Wider than both its rivals, it’s actually shorter than the i, but with bigger overhangs front and rear its footprint on the road is far more conventional. However, it’s still small enough to be as usable in town – in fact, excellent all-round visibility and a tight turning circle mean it never feels less suited to urban life than its competitors.
The driving position is good, and the Panda is the only car to have rake adjustment on the steering wheel. Fiat does charge £80 for a height-adjustable driver’s seat, however! All of the controls are laid out in a simple and straightforward manner, while the dash-mounted gearlever is perfectly placed. The interior plastics look and feel cheap compared to the other cars in this test, but the build quality – while not up to Smart standards – is fine. There’s a certain utilitarian charm about the workmanlike cabin.
It’s the 1.3-litre Multijet diesel engine that really makes the Panda so appealing. Peak torque arrives at 1,500rpm, so unlike its small capacity petrol rivals in this test, it doesn’t need to be worked hard to deliver power. Acceleration in-gear is therefore smoother and more immediate, and once you add in the 52.2mpg economy of this small oil-burner – it’s the most frugal car Auto Express has ever tested – the Panda is certainly at its best with the Multijet under the bonnet.
And while it did record higher noise figures at idle and low speed, once cruising, the motor is the least intrusive. More importantly, the
character of the engine makes nipping in and out of city traffic simple, especially as the manual gearbox has a light and easy action.
In fact, with the City button pressed – which makes the already light steering even easier to twirl – and a manual gearbox, the Panda is by far the easiest of this trio to squeeze into tight parking spots. It copes quite well out of town, too, being the most stable on motorways, while a soft suspension set-up means that the Fiat rides very smoothly.
The damping soaks up imperfections well and it remains much more composed than the Smart. The flipside is that in corners there’s plenty of body roll. However, the steering is precise, and the nose loses grip progressively, so on the whole it is more reassuring and competent than either of its rivals.
There’s lots of dive under braking, though, and it took 2.4 metres longer than the Smart to stop from 70mph. And unlike the little two-seater, stability control isn’t standard, although Fiat does at least offer it as a £420 option. The Panda lacks air-con and alloy wheels from its kit list, too, but the £8,195 price tag is cheaper. So can its blend of practicality and usability keep it at the top of the class?
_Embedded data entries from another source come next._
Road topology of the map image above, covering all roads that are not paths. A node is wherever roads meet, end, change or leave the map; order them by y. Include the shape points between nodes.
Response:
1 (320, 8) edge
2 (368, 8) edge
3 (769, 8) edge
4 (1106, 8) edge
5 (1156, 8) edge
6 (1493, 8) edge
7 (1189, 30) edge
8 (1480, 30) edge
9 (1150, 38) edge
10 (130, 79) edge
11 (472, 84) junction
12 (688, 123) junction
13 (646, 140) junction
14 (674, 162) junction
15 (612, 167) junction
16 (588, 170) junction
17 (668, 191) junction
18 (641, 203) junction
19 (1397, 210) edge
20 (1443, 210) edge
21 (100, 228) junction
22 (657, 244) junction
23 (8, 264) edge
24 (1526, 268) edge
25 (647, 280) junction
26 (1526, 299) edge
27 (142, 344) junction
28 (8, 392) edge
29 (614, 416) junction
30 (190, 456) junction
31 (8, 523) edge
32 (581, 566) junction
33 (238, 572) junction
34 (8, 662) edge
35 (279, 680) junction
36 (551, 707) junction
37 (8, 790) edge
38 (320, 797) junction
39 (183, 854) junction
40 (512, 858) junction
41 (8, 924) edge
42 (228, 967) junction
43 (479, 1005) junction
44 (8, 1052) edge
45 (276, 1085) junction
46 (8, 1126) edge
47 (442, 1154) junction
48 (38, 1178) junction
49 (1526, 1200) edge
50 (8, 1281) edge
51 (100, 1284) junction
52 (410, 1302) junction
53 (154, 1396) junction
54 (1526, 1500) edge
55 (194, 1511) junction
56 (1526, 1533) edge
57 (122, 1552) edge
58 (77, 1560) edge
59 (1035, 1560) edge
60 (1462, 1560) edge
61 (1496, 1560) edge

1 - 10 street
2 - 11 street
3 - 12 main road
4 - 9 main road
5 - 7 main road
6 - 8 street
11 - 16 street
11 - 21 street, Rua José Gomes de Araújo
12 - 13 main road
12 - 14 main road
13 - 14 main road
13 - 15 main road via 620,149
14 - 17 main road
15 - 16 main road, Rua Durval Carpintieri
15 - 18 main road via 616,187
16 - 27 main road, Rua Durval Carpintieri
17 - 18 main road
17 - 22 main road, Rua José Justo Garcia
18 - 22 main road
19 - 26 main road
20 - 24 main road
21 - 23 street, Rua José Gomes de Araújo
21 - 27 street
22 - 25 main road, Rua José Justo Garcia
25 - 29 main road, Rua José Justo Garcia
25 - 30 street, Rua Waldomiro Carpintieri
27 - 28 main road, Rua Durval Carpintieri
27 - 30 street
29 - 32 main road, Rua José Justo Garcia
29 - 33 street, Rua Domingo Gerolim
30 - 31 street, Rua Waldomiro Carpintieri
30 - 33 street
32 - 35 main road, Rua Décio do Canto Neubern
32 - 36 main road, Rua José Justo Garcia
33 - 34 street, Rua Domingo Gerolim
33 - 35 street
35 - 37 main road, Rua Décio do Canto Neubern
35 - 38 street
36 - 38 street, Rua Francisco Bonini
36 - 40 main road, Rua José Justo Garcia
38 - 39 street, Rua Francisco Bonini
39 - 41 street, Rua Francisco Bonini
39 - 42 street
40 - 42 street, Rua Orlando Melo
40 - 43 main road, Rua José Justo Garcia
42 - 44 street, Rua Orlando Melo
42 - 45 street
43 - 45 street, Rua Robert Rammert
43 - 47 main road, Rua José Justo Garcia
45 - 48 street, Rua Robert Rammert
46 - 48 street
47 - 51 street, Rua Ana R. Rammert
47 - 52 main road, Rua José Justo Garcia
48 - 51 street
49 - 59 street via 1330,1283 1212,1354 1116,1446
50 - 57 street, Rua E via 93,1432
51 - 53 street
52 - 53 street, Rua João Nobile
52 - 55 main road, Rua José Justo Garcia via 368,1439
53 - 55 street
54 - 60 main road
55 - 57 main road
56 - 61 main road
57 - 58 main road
Model tested: Fiat Panda 1.3 Multijet
Chart position: 1
WHY: Easy to drive, roomy and, in diesel trim, very frugal, the Panda is our current class favourite.
Neither the Smart nor the Mitsubishi came close to Fiat’s Multijet Panda, though. With an average of 52.2mpg, it’s the most efficient car Auto Express has ever tested, and a great choice for buyers wanting low fuel bills.
The Panda Multijet is predicted to retain a disappointing 36.7 per cent of its new price. That means a used value in three years’ time of only £3,007 – which simply doesn’t compare to the new Smart’s impressive £3,928.
Fiat has 170 garages in the UK – the most here – but size isn’t everything. The firm was voted 31st out of 32 in Auto Express’s Driver Power 2007 dealer survey. Services are due every 12,000 miles in the Panda, and the first three check-ups come to £489.
The Panda emits 114g/km – the same as the Mitsubishi – while its diesel engine is compatible with the current Euro IV emissions regulations. Its eco credentials are further boosted by a high level of recyclability.